● Data listing:
____
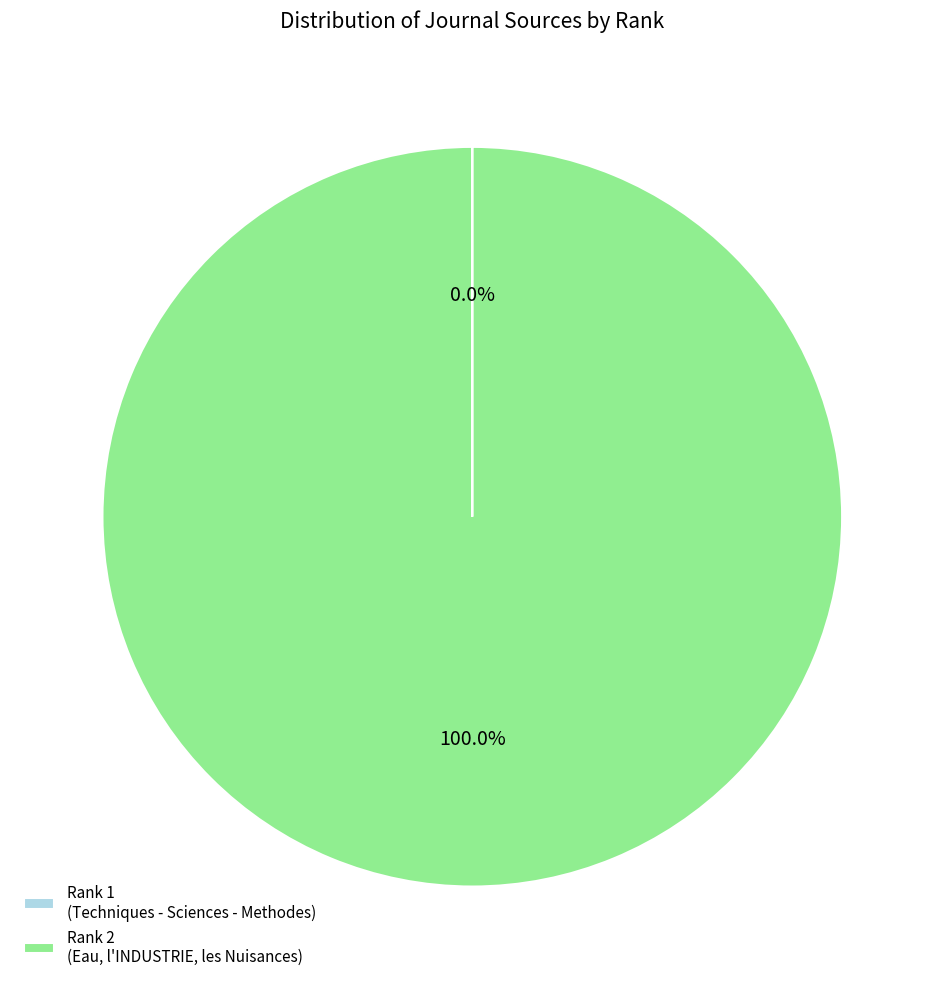

Does any single category account for the majority?

Yes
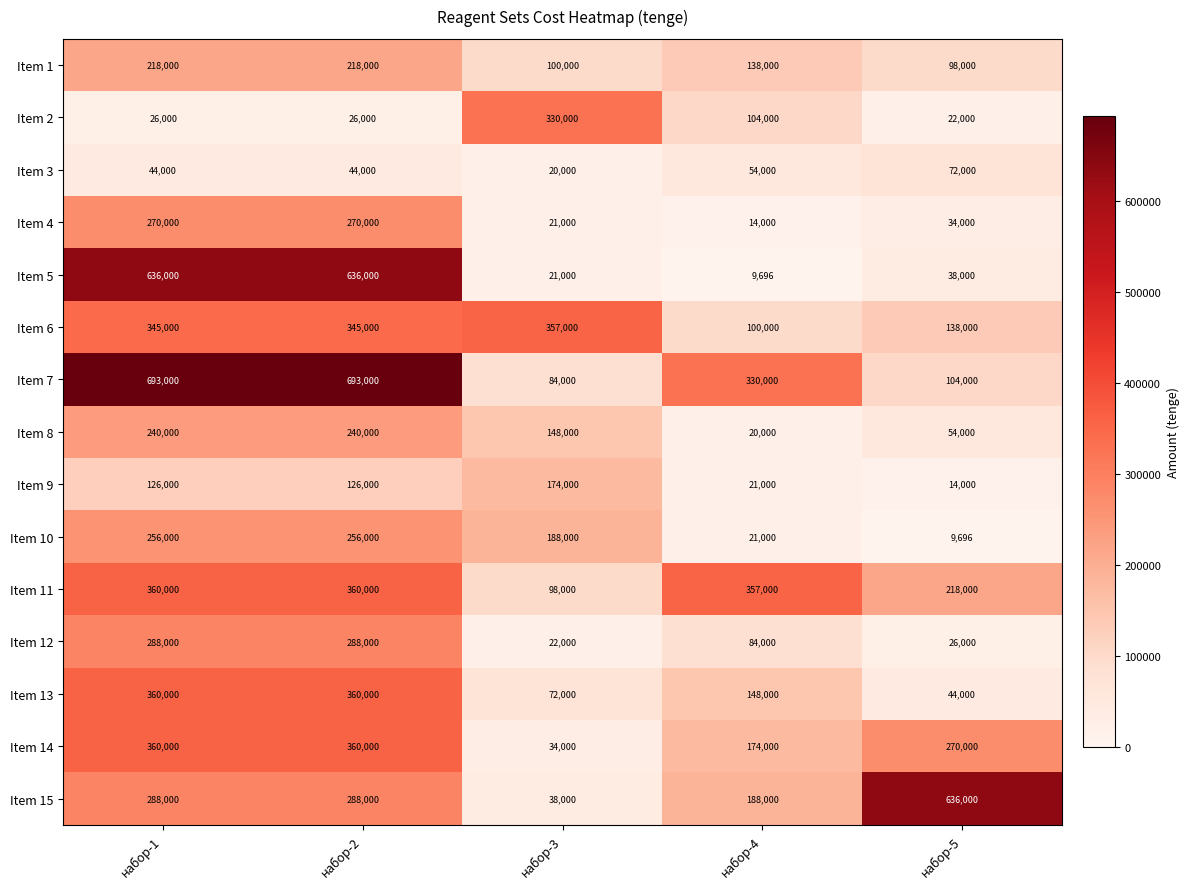

What is the smallest value displayed?

9696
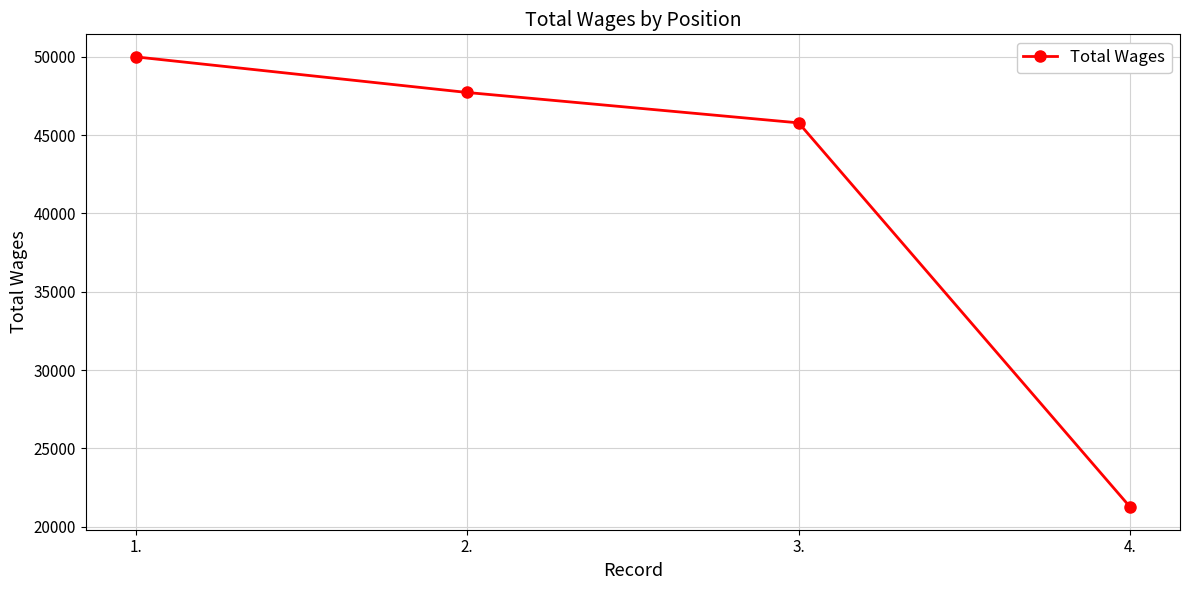

Reading left to right, what are all the values shown in this chart?

1.=50007	2.=47731	3.=45789	4.=21235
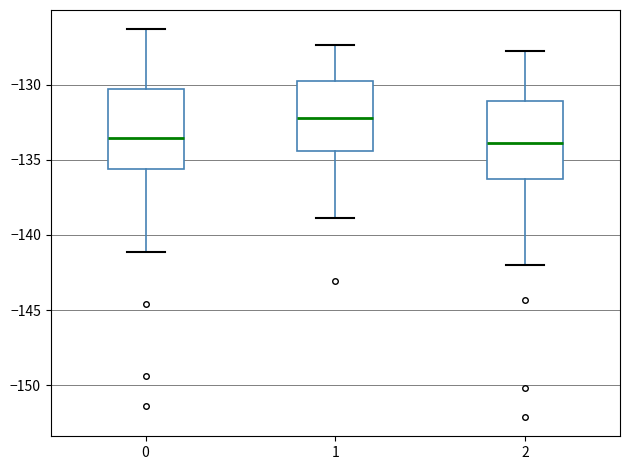

Where is the upper edge of the box at x = 0 on the y-axis? The values are not printed on the chart, so give them approximately, as read against the axis.

-130.5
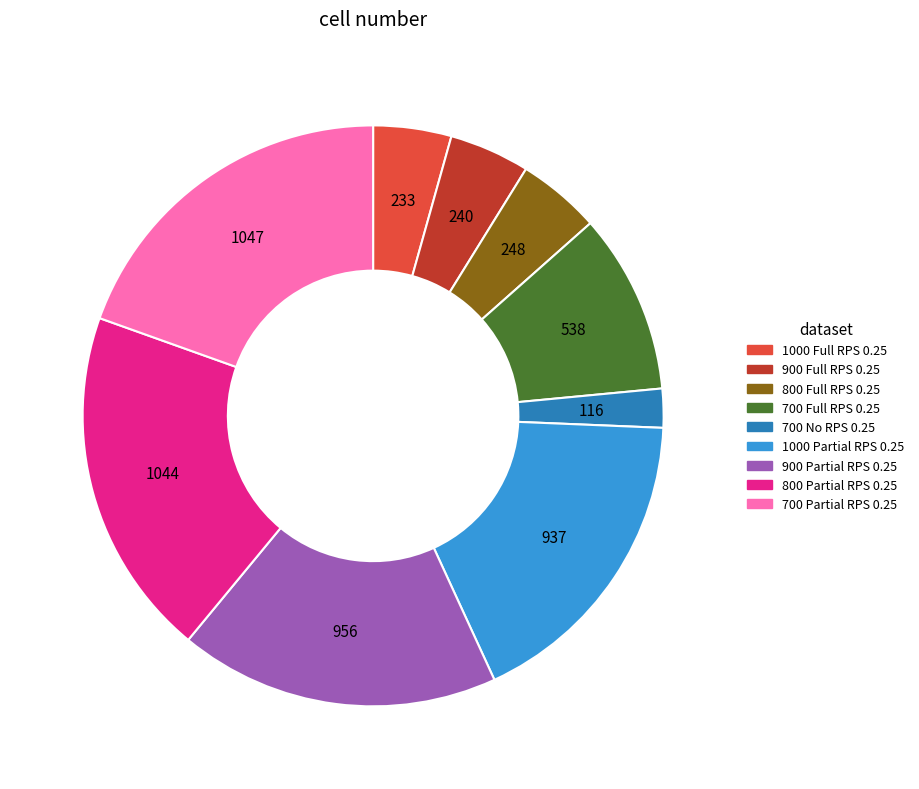

Is there a majority slice in this chart?

No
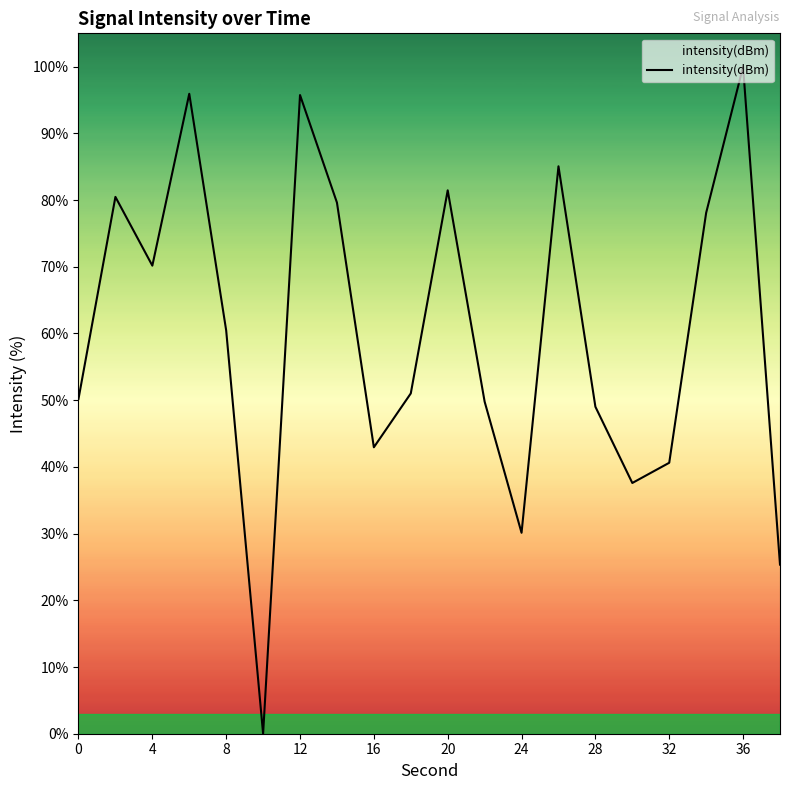

What is the greatest value displayed?

100.0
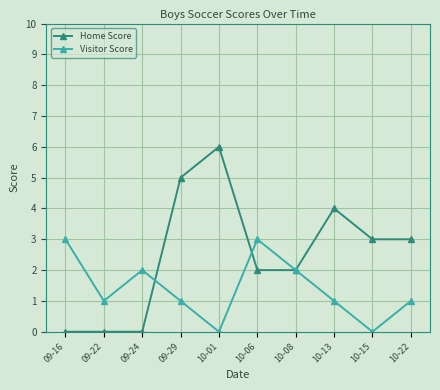

What is the label of the 1st point from the left?

09-16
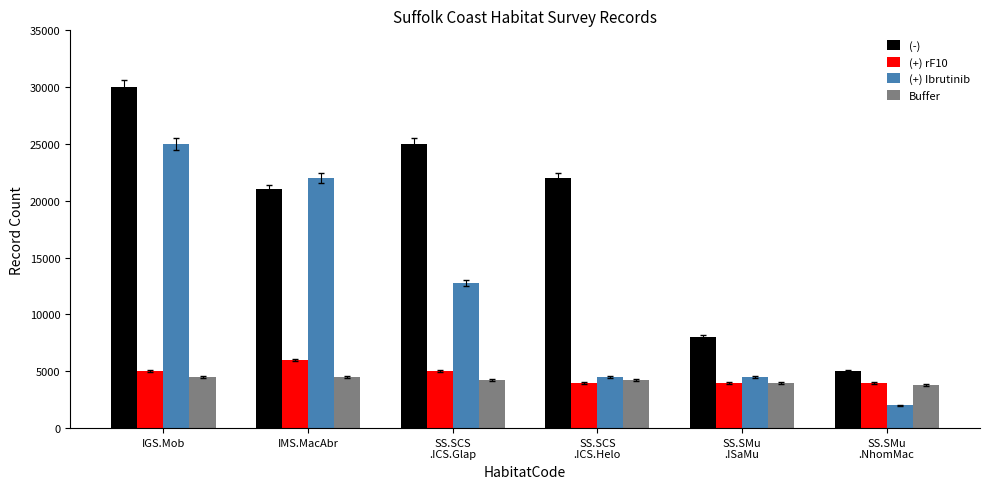

What is the label of the 1st bar from the right?

SS.SMu
.NhomMac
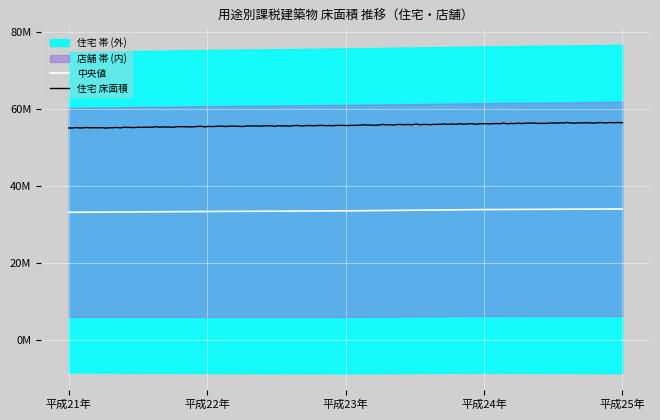

How many categories are shown in the chart?

5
____
Copy out all of the entries above word for word, but leave out the pictures.

Does any single category account for the majority?

Yes

What is the smallest value displayed?

9696

Reading left to right, what are all the values shown in this chart?

1.=50007	2.=47731	3.=45789	4.=21235

Where is the upper edge of the box at x = 0 on the y-axis? The values are not printed on the chart, so give them approximately, as read against the axis.

-130.5

Is there a majority slice in this chart?

No

What is the greatest value displayed?

100.0

What is the label of the 1st point from the left?

09-16

What is the label of the 1st bar from the right?

SS.SMu
.NhomMac

How many categories are shown in the chart?

5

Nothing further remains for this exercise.